In the stock market, a futures contract is a commitment to buy or sell a stock at a predetermined price at a specific time in the future. Stock market futures are also called equity index futures. They track a particular stock market benchmark like the Dow Jones, S&P 500, or the Nasdaq Composite. Some investors study future contracts to predict where the market is going. Are market futures accurate at predicting stock prices?
Stock futures will sell at a preset price regardless of the stock’s actual price at the specified time in the future. In stock futures contracts, there's an investor speculating that a stock will rise and another speculating the stock will decline by a specific amount in the future.
How accurate are stock market futures?
Since futures prices are based on investors’ predictions, they might be accurate or wrong. For example, geopolitical events and major economic data can dramatically change the course of the market during the day. Therefore, smart investors study the futures market alongside other indicators to try to understand market trends.
Futures contracts have their roots in agriculture. Farm produce prices can swing wildly depending on the harvest. If a corn farmer fears that a bountiful harvest across the country will flood the market and drag down prices, he might enter into a sale contract to lock in a favorable price before harvesting.

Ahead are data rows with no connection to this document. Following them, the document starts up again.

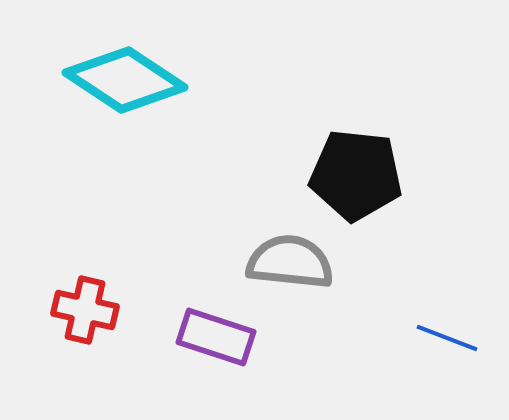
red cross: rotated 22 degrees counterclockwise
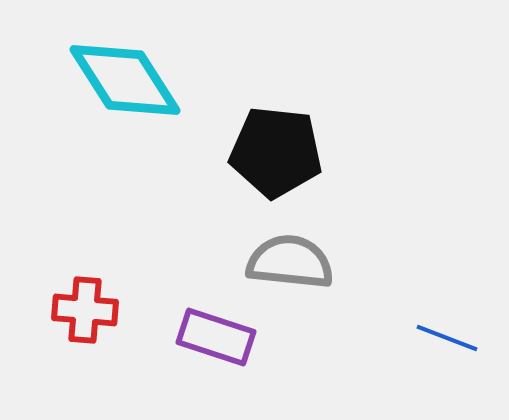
cyan diamond: rotated 24 degrees clockwise
black pentagon: moved 80 px left, 23 px up
red cross: rotated 8 degrees counterclockwise
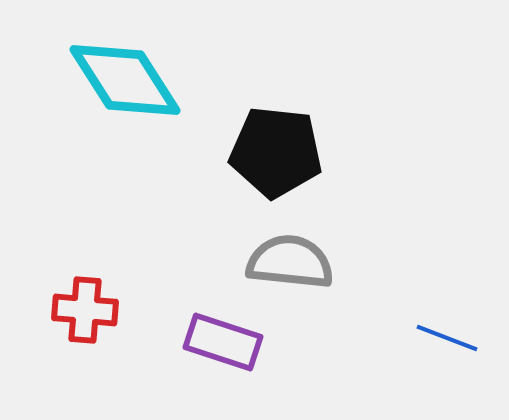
purple rectangle: moved 7 px right, 5 px down
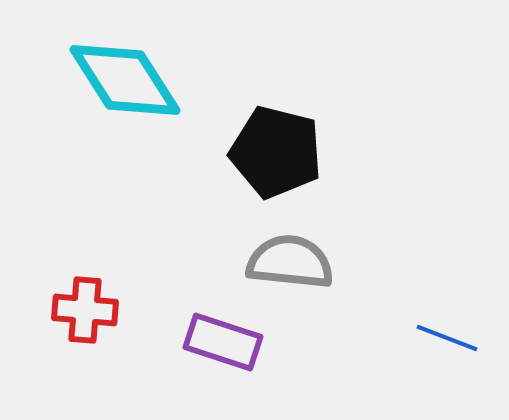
black pentagon: rotated 8 degrees clockwise
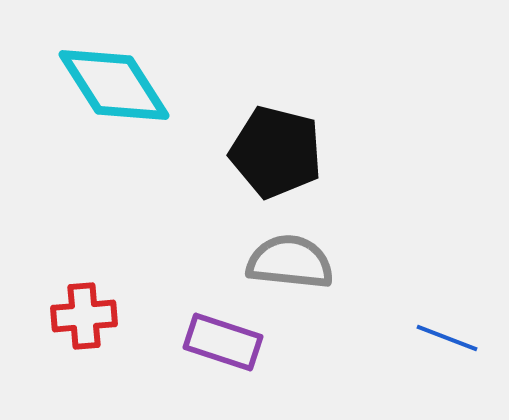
cyan diamond: moved 11 px left, 5 px down
red cross: moved 1 px left, 6 px down; rotated 10 degrees counterclockwise
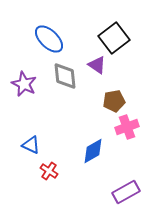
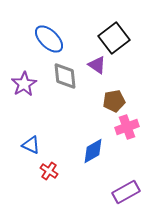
purple star: rotated 15 degrees clockwise
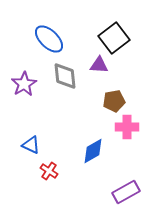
purple triangle: moved 2 px right; rotated 30 degrees counterclockwise
pink cross: rotated 20 degrees clockwise
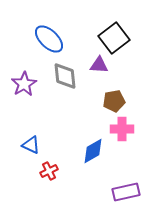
pink cross: moved 5 px left, 2 px down
red cross: rotated 30 degrees clockwise
purple rectangle: rotated 16 degrees clockwise
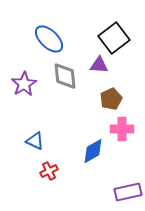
brown pentagon: moved 3 px left, 2 px up; rotated 15 degrees counterclockwise
blue triangle: moved 4 px right, 4 px up
purple rectangle: moved 2 px right
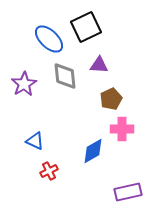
black square: moved 28 px left, 11 px up; rotated 12 degrees clockwise
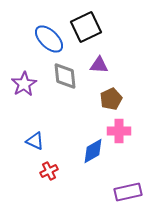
pink cross: moved 3 px left, 2 px down
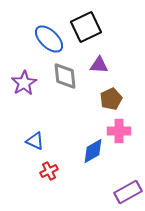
purple star: moved 1 px up
purple rectangle: rotated 16 degrees counterclockwise
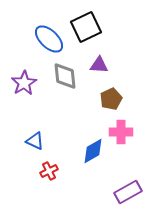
pink cross: moved 2 px right, 1 px down
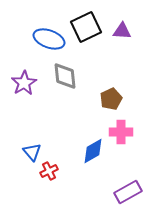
blue ellipse: rotated 24 degrees counterclockwise
purple triangle: moved 23 px right, 34 px up
blue triangle: moved 3 px left, 11 px down; rotated 24 degrees clockwise
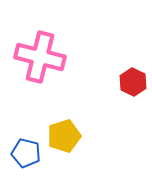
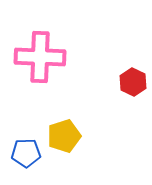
pink cross: rotated 12 degrees counterclockwise
blue pentagon: rotated 16 degrees counterclockwise
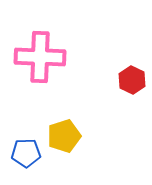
red hexagon: moved 1 px left, 2 px up
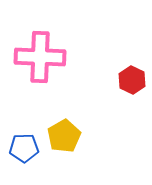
yellow pentagon: rotated 12 degrees counterclockwise
blue pentagon: moved 2 px left, 5 px up
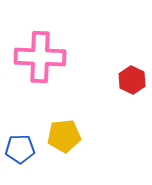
yellow pentagon: rotated 24 degrees clockwise
blue pentagon: moved 4 px left, 1 px down
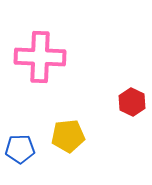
red hexagon: moved 22 px down
yellow pentagon: moved 4 px right
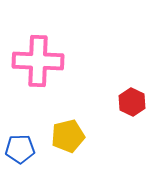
pink cross: moved 2 px left, 4 px down
yellow pentagon: rotated 8 degrees counterclockwise
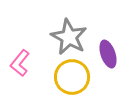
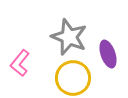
gray star: rotated 6 degrees counterclockwise
yellow circle: moved 1 px right, 1 px down
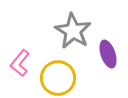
gray star: moved 4 px right, 6 px up; rotated 9 degrees clockwise
yellow circle: moved 15 px left
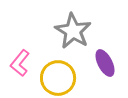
purple ellipse: moved 3 px left, 9 px down; rotated 8 degrees counterclockwise
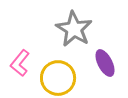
gray star: moved 1 px right, 2 px up
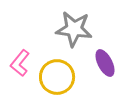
gray star: rotated 24 degrees counterclockwise
yellow circle: moved 1 px left, 1 px up
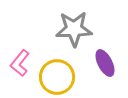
gray star: rotated 9 degrees counterclockwise
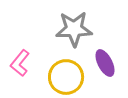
yellow circle: moved 9 px right
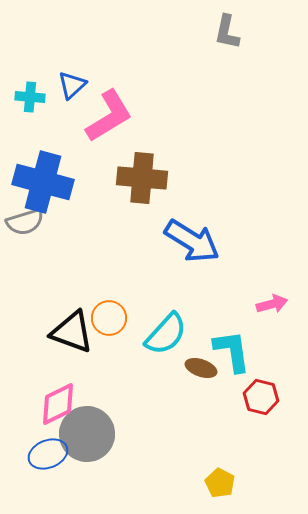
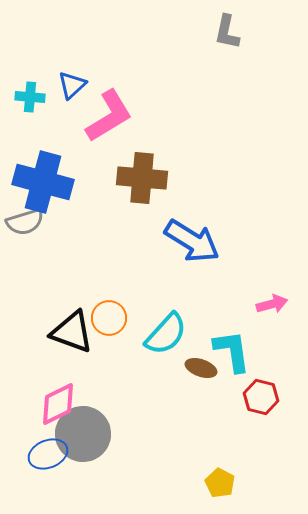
gray circle: moved 4 px left
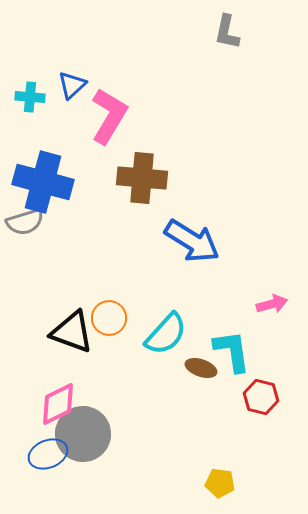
pink L-shape: rotated 28 degrees counterclockwise
yellow pentagon: rotated 20 degrees counterclockwise
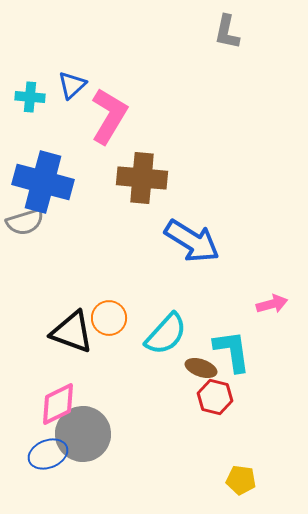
red hexagon: moved 46 px left
yellow pentagon: moved 21 px right, 3 px up
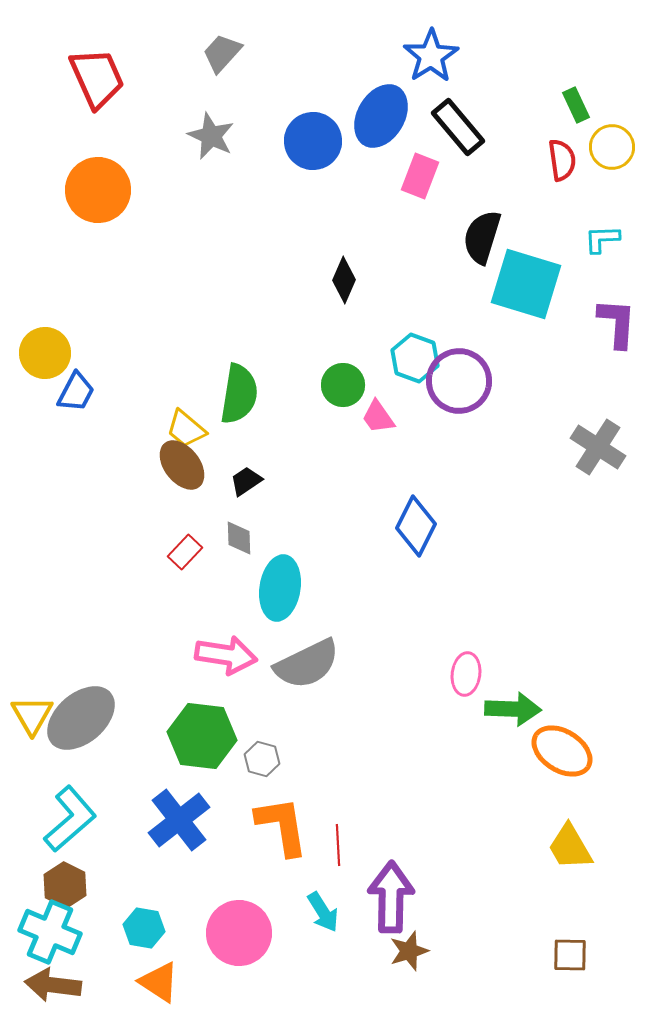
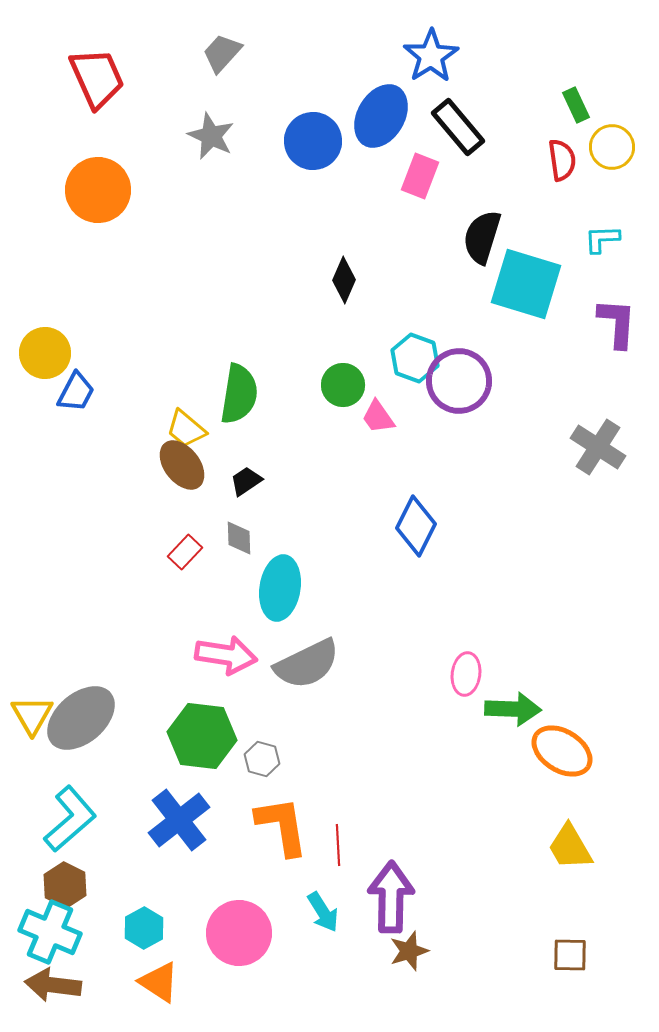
cyan hexagon at (144, 928): rotated 21 degrees clockwise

The farmer would find someone willing to buy the corn at a specific price. The farmer would agree to deliver the corn when it's ready. The contract guarantees that the farmer markets the corn at a favorable price. On the other side, the buyer is guaranteed a corn supply at a favorable price. The futures contracts concept became popular and got adopted in other trades outside agriculture.
Stock investors use futures contracts for a variety of reasons. For example, an investor may use futures to speculate. In that case, the investor may agree to purchase a stock at a higher price than it costs currently with the hope that the stock will be worth more in the future. If the stock is worth more in the future, the investor makes a profit.

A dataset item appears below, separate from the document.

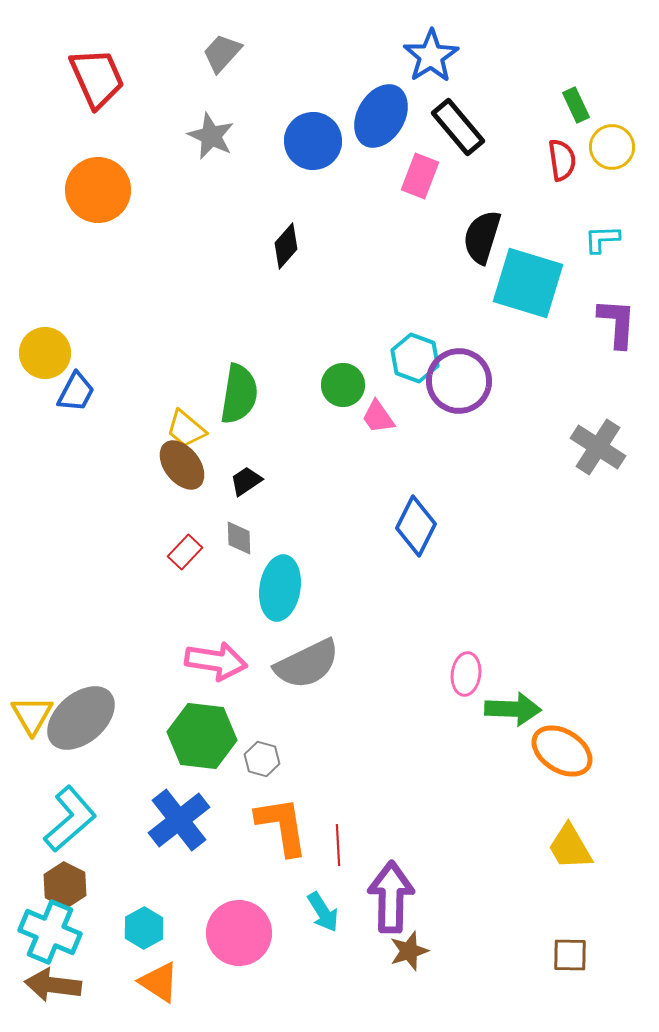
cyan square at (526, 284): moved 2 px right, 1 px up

Other investors use futures contracts as hedging instruments. For example, an investor may enter a contract to sell his stocks at a predetermined price in the future to minimize losses if the stock’s price plunges.
Futures tied to stock indexes like the Dow or the S&P 500 represent market predictions from a large number of investors. Some investors study stock index futures' movements as a barometer of the stock market. If futures prices are falling, investors think that stocks will open lower than the previous close. If futures prices are rising, it signals that stocks will open higher than the previous close.
How are market futures determined?
While the U.S. stock market opens at 9:30 a.m. ET and closes at 4 p.m. ET, the futures trading platform remains open 24 hours a day. Futures traders have a chance to react to significant economic or geopolitical events around the world before actual trading in U.S. markets starts.
U.S. stock futures' prices are often determined by what happened overnight in Asian and European markets. Corporate announcements like earnings or merger reports that come out after the closing bell can also move the futures market. However, the futures market can overreact or underreact to market-moving events. The course of the actual market could change as investors digest the information.
Finally, some investors start the day by looking at the futures market to get a sense of where the market is going. While futures movements can help investors read where the market is going, they may not be accurate all the time.